Marius Kloppers, who today announced his intention to resign as CEO of mining firm BHP Billiton, leaves behind a formidable legacy in both mining and politics as head of a firm that campaigned for a scaled-down minerals resource rent tax.
Kloppers will retire as CEO in May this year and will be succeeded by BHP Billiton’s Chief Executive Non-Ferrous, Andrew Mackenzie.
BHP Billiton also today reported results for the half year ended December 31 2012 including Underlying EBIT (earnings before interest and taxes) of US$9.8 billion.
Kloppers said in a statement released by the firm that “deciding the right time to retire was never going to be easy.”
“However after almost 20 years with BHP Billiton, 12 as a senior executive and nearly six as CEO, I believe now is the right time to pass the leadership baton,” he said.
“I am very proud of the achievements of our Company and our people. One of the first decisions I made when I became CEO was to bring Andrew into BHP Billiton, and I look forward to working closely with him, the Board and the management team during the transition.”
Professor Roy Green, Dean of the Business School at the University of Technology Sydney, said the resignation was not completely unexpected.
“What BHP was looking for was a seamless transition which would reinforce its place as a leading global company in the resources space. It obviously has strong interests in Australia but is expanding into many other countries,” said Professor Green.
“Kloppers managed BHP in an important time of transition for the company and his legacy will be a formidable one in terms of market return and new ventures.”
Kloppers also led BHP at a time when mining was deeply political, and miners were seen as key players in negotiations that led to Prime Minister Julia Gillard and her deputy Wayne Swan watering down former Prime Minister Kevin Rudd’s envisioned mining tax.
“They were very clear about the interests of the company and managed to leverage a result for the resource rent tax that ensured that little tax would ever be paid.

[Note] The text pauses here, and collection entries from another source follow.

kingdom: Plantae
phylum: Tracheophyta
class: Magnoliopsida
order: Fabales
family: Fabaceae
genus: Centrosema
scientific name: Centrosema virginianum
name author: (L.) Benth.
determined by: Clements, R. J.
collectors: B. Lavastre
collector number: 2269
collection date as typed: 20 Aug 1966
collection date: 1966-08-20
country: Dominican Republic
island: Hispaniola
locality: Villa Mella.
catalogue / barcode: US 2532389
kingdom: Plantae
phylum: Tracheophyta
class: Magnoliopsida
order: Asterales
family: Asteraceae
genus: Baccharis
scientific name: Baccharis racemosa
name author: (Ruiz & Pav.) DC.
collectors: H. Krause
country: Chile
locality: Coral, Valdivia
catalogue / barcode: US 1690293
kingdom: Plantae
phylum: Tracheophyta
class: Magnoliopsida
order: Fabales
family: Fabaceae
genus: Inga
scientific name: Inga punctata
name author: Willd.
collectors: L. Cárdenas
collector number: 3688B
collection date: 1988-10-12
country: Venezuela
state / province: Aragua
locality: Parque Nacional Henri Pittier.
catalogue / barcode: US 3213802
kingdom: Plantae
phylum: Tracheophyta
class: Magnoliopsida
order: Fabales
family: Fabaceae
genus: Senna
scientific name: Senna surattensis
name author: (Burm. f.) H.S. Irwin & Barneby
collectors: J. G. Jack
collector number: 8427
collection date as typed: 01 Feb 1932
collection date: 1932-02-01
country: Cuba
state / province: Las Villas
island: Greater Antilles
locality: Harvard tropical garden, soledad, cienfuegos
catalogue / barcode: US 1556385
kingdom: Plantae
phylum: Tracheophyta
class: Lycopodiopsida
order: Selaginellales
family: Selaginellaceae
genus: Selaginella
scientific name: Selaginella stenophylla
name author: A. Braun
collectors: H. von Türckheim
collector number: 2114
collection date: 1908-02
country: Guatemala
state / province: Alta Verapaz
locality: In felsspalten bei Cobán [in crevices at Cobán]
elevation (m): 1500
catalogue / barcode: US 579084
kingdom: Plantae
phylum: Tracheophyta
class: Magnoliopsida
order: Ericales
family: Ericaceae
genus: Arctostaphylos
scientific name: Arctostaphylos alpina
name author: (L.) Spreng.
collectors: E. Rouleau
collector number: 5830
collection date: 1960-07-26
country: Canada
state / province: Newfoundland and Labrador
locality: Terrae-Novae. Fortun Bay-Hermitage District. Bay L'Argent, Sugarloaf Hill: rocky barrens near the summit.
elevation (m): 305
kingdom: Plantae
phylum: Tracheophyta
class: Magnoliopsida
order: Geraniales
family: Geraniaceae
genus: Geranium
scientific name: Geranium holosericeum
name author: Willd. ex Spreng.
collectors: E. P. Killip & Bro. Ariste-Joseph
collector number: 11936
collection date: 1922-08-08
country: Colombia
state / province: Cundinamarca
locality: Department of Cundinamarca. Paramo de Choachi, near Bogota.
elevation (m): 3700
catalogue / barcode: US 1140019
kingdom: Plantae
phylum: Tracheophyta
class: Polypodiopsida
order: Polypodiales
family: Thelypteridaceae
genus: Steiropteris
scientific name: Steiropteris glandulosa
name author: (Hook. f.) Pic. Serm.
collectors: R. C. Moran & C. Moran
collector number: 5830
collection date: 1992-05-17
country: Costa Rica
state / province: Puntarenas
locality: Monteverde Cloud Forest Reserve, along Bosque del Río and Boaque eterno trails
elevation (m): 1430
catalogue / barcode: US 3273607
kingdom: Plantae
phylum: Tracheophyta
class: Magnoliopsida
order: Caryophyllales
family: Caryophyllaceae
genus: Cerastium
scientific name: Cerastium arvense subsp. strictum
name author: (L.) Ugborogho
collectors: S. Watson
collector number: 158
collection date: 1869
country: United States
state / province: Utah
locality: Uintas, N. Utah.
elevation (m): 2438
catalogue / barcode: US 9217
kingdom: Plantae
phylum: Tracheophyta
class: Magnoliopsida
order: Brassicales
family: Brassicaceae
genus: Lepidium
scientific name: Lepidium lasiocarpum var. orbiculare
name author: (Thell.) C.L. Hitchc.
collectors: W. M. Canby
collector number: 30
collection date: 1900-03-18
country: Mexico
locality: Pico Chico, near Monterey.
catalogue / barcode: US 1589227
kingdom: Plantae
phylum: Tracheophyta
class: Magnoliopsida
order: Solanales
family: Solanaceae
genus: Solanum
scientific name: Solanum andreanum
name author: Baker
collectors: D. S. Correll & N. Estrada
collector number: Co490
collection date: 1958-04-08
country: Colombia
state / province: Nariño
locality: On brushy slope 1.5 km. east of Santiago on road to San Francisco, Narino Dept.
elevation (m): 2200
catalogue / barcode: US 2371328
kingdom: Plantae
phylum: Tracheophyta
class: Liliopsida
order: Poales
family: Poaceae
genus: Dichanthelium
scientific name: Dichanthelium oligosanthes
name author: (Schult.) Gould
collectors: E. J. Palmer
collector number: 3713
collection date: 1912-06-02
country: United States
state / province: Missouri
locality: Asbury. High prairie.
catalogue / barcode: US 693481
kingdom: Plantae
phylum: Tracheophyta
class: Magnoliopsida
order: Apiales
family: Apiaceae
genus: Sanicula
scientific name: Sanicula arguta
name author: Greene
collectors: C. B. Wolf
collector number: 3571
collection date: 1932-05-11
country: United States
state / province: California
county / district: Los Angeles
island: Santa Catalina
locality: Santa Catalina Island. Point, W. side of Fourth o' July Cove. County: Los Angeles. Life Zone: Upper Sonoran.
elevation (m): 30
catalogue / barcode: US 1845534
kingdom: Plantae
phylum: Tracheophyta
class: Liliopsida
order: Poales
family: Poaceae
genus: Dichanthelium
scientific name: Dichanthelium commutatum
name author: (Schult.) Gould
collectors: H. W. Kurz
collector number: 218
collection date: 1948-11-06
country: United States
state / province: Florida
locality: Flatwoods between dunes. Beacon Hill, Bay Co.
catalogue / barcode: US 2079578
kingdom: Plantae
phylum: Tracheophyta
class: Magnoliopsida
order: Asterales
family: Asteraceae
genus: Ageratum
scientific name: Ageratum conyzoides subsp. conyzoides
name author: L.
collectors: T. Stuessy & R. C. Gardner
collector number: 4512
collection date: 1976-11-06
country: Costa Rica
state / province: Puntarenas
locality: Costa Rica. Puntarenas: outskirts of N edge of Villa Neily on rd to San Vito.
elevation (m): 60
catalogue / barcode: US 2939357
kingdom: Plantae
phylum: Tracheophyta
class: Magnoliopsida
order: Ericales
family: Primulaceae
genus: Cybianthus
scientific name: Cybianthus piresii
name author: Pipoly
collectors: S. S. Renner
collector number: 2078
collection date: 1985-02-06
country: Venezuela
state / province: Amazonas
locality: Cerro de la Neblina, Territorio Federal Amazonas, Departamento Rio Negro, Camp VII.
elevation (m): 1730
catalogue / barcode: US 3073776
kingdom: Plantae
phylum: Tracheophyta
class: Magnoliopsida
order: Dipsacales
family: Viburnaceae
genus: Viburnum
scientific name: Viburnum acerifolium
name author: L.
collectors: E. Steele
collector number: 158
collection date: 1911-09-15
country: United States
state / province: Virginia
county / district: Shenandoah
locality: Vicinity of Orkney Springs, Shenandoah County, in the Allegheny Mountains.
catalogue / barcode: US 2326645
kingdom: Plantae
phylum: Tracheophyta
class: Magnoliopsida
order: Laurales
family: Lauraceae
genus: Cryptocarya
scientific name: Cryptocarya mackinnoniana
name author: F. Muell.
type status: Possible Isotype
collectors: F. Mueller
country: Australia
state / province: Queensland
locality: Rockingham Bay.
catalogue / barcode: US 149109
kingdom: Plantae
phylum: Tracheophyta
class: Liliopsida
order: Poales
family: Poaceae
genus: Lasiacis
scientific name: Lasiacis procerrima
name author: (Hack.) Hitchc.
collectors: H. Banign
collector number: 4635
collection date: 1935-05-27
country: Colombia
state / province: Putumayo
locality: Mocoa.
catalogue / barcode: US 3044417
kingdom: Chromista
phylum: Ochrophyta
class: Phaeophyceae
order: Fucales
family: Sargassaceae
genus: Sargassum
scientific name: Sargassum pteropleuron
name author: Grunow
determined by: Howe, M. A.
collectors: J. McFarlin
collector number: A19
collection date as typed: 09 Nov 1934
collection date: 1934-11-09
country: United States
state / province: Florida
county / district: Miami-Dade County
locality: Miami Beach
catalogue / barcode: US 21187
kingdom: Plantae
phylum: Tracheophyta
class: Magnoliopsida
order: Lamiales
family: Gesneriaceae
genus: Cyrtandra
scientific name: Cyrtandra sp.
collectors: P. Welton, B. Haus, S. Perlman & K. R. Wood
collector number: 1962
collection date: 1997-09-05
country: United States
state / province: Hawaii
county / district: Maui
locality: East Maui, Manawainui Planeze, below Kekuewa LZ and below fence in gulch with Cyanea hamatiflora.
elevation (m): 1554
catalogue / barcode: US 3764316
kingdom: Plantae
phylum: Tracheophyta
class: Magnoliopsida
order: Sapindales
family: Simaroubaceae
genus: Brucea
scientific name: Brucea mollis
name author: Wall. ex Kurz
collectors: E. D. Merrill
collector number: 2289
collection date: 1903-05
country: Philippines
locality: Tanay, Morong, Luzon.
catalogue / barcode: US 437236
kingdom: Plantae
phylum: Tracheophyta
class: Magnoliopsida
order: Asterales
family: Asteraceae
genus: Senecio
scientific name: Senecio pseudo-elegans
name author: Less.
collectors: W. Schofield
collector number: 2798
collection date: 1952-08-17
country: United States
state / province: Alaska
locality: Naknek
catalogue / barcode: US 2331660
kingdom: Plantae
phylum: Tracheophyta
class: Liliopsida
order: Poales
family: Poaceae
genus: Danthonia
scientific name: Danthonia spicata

That’s a tribute to the negotiating skills of the company and their lawyers but doesn’t reflect too well on the leading politicians of the day,” said Professor Green.
“Ultimately, while good for BHP shareholders, it leaves a taint for the Australian population who would have hoped to benefit more clearly from the huge boom in both our commodity prices and future export income.”
Professor John Warhurst, Adjunct Professor of Australian Politics at the Australian National University said that big miners including BHP “have collaborated with the government and made sure the government has accommodated their interests.”
“That was reflected in the revision of the mining tax by Gillard and Swan, which was generally seen as being concluded to the big miners’ satisfaction,” he said.
Associate Professor Sam Wylie, Principal Fellow of the Melbourne Business School, said Kloppers’ decision to retire was not surprising and he would leave a mixed legacy.
“He has decentralised the business, which is good. And he has improved the project selection process, which BHP has had much trouble with in the past,” he said.
“[However], BHP had a disaster with their briquetted iron in the Pilbara where they lost about $4 billion. And then they had the disaster in Ravensthorpe with their nickel production facility.”
Dr Wylie said Kloppers “hasn’t really driven cost-cutting forward as rapidly as people would hoped as his record with acquisitions has been poor.”
“He wasn’t able to pull off the merger with Rio Tinto, which was ill-conceived right from the start. He wasn’t able to take over the Potash company. And BHP bought a lot of gas assets in the US and paid far too much for them,” said Dr Wylie.
“Although, he shouldn’t be blamed too much for that; no one knew what was going to happen to gas prices in the US.”